- Indexes are models.
- We use general-purpose models, even for situations tht mihgt have unusual access patterns.
- More computers in the future will have GPUs/TPUs/CPUs with SIMD, so NNs could be more plentiful.
- read-only, in-memory analytical workloads. No insertions.
- B-tree index maps lookup key to position in array of records
2.1 Budget of typical B-Trees: Go from key to location of page, traverse page looking for key Page is size 100, so average traversal is 50 cycles 1M NN ops in 30 cycles on Tesla V100 GPU
Last mile accuracy is a problem: nets inherently avoid overfitting. Solution: Kind of like a mixture of experts. Recursive Model Index, where many smaller models are trained as experts on subdivisions of the key space. Don't have to be NNs - could be regression.
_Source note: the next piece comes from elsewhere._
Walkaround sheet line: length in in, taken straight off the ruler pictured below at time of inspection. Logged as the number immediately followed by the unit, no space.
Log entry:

2-3x speed improvement, 4-100x space savings
- Many of the related work is starting to be released- learned bloom filters
- Some authors took issue iwth the B-Tree - cuckoo indexes perform on par with RMI, and are simpler to understand
- NVIDIA predict a 1000x increase in GPU speed by 2025. With closer integration of CPU/GPU/TPU units to reduce the handover costs, the GPU/TPU performance curve looks to be the one to ride to achieve maximum performance into the next decade
Their conclusion: "we believe that the idea of replacing core components of a data management system through learned models has far reaching implications for future systems designs and that this work just provides a glimpse of what might be possible."
Where else might learned models be useful? Anything where a workload might be personalized to your usage patterns.